Der Gotthardstrassentunnel könne für mindestens zwei Jahrzehnte ohne einen einzigen Tag Totalschliessung weiter betrieben werden, sagte Stefan Krebser, Präsident von Railvalley, laut Mitteilung am Mittwoch vor den Medien in Bern. Gemeinsam mit fünf weiteren Vertretern des Komitees «Bürgerliche gegen zweite Röhre» stellte er Alternativen zum Bau einer zweiten Gotthardröhre vor.
Ein neuer Bericht des Bundesamts für Strassen (ASTRA) habe die Faktenlage völlig verändert, ist sich das Komitee einig. «Die Tunneldecke ist offenbar in einem besseren Zustand als dies noch 2010 angenommen wurde», sagte Hans-Peter Fricker, alt Verfassungsrat FDP Zürich.
Fricker sieht im Bericht des ASTRA eine Bestätigung, die Gesamtsanierung aufzuschieben. Dies hätte zudem den grossen Vorteil, dass bis 2035 die Auswirkungen der NEAT eingehend studiert und neue Schlussfolgerungen gezogen werden könnten, sagte Fricker.
Dem stimmte auch der Luzerner CVP-Ständerat Konrad Graber zu. «Diese wertvolle Zeit soll nun genutzt werden, um den Betrieb NEAT anlaufen zu lassen», so Graber.
Krebser verwies auch auf die Reduktion der Schadeffekte dank neuer Technik in der Zukunft. «In 20 bis 25 Jahren werden mit Gewissheit vorwiegend abgasarme Fahrzeuge den Tunnel durchfahren», so Krebser. Dies verlängere die Lebensdauer des Tunnels und vereinfache dessen Sanierung.
Eine Alternative zu einer zweiten Röhre wäre ein Bahnverlad, um die Personenautos zwischen Göschenen UR und Airolo TI zu transportieren. Lastwagen sollen auf sogenannten rollenden Landstrassen (RoLa) passieren.
Gegen die RoLa hatten sich die Kantone Uri und Tessin ausgesprochen, weil diese Verladestationen auf ihrem Territorium erforderten. «Durch den Bericht des ASTRA wurde nun aber plötzlich klar, dass die Installationsplätze für eine zweite Röhre in der Leventina und im Kanton Uri viel mehr Platz bräuchten als allfällige temporäre Verladerampen», sagte Sinue Bernasconi von den Jungfreisinnigen Tessin.
Mit dem Konzept sollen rund zwei Milliarden Franken gespart und die Sanierung bis 2026 abgeschlossen werden. «Der erneuerte Tunnel steht somit rund zehn Jahre früher zu Verfügung», sagte Oskar Stalder vom Team unabhängiger Ingenieure und Verkehrsexperten.

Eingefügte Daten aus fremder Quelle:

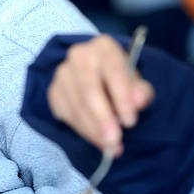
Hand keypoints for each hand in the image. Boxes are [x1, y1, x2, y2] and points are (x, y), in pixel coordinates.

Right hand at [48, 35, 153, 151]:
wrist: (99, 77)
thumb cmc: (120, 80)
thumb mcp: (136, 83)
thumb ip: (140, 91)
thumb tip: (139, 100)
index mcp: (103, 47)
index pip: (112, 70)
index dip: (121, 97)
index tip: (130, 121)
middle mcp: (79, 55)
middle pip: (88, 89)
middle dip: (102, 118)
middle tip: (114, 141)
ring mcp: (62, 73)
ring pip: (76, 105)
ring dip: (93, 130)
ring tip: (110, 146)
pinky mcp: (53, 91)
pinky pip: (65, 114)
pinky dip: (82, 130)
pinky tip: (96, 139)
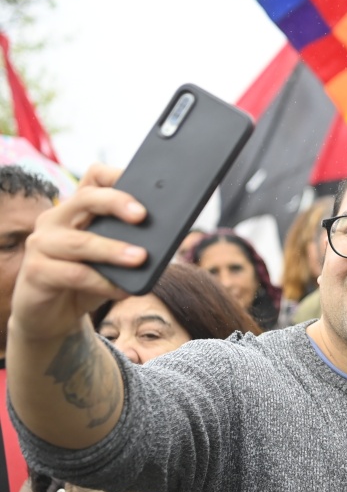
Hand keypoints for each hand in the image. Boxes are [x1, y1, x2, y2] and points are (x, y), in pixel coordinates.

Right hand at [10, 163, 147, 341]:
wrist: (49, 316)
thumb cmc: (85, 282)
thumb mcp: (109, 261)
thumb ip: (128, 246)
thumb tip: (165, 244)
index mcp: (77, 209)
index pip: (94, 178)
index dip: (117, 175)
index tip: (145, 182)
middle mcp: (56, 219)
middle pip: (86, 199)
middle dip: (117, 203)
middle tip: (143, 216)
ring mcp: (42, 244)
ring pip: (82, 242)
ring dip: (114, 250)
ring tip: (141, 258)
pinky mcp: (36, 272)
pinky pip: (75, 275)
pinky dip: (103, 283)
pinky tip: (122, 290)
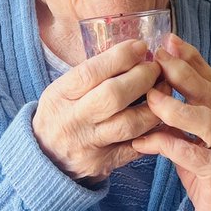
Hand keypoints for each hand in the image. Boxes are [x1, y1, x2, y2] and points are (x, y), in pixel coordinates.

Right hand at [32, 39, 164, 183]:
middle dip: (142, 77)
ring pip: (131, 123)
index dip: (120, 57)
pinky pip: (137, 146)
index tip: (140, 47)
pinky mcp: (104, 163)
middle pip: (114, 95)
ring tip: (164, 89)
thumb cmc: (61, 115)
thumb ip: (92, 75)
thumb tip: (132, 52)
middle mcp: (73, 120)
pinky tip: (162, 116)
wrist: (46, 159)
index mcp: (60, 96)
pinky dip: (154, 130)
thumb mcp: (63, 91)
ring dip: (155, 104)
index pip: (91, 72)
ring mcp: (89, 144)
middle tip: (156, 68)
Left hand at [131, 35, 210, 210]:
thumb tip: (151, 91)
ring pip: (206, 121)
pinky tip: (144, 142)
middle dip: (183, 73)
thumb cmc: (207, 175)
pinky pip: (193, 156)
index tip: (168, 40)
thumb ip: (179, 119)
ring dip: (176, 107)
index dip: (191, 58)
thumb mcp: (192, 141)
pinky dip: (167, 145)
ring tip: (151, 98)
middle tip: (157, 58)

Die Bahn könne die genannte Alternative nicht bewältigen, warnte indes der ehemalige BLS-Direktor Mathias Tromp am Dienstag in der «Neuen Zürcher Zeitung». Der NEAT-Basistunnel habe weder die Kapazitäten noch sei er an der Bauweise darauf ausgerichtet, den Lastwagenverkehr durch den Gotthard aufzunehmen.
Für Nationalrätin Isabelle Chevallay (GLP/VD) ist der Bau reine Geldverschwendung. «Was viele Befürworter immer vergessen ist, dass auch die zweite Röhre Unterhalt benötigt.», sagte Chevallay. Allein diese verursache in den nächsten 30 bis 40 Jahren rund zwei Milliarden Franken Mehrkosten. Dieses Geld würde dann den Agglomerationen fehlen.
Der Vorschlag des Bundesrates sehe zudem unnötige Anpassungen an EU-Normen vor, anstatt die Funktionalität und Sicherheit zu gewährleisten, sagte Krebser. Als Beispiel nannte er die Anhebung der Zwischendecke von 4,5 auf 4,8 Meter.
Bernasconi macht sich zudem Sorgen, dass nach einem Bau trotzdem alle vier Spuren genutzt werden. Der Kanton Tessin werde bereits heute von einer Blechlawine überrollt. Eine zweite Röhre würde diese Problematik verschärfen.
Am 28. Februar wird das Stimmvolk über eine zweite Gotthardröhre abstimmen. Es ist das dritte Mal, dass das Volk direkt oder indirekt über den Bau eines zweiten Strassentunnels durch den Gotthard entscheiden kann. Bisher sagte es Nein.
Bundesrat und Parlament haben den Bau einer zweiten Röhre beschlossen, um die Nord-Süd-Verbindung durch den Gotthard aufrecht zu erhalten, während der existierende, 1980 gebaute Strassentunnel saniert wird.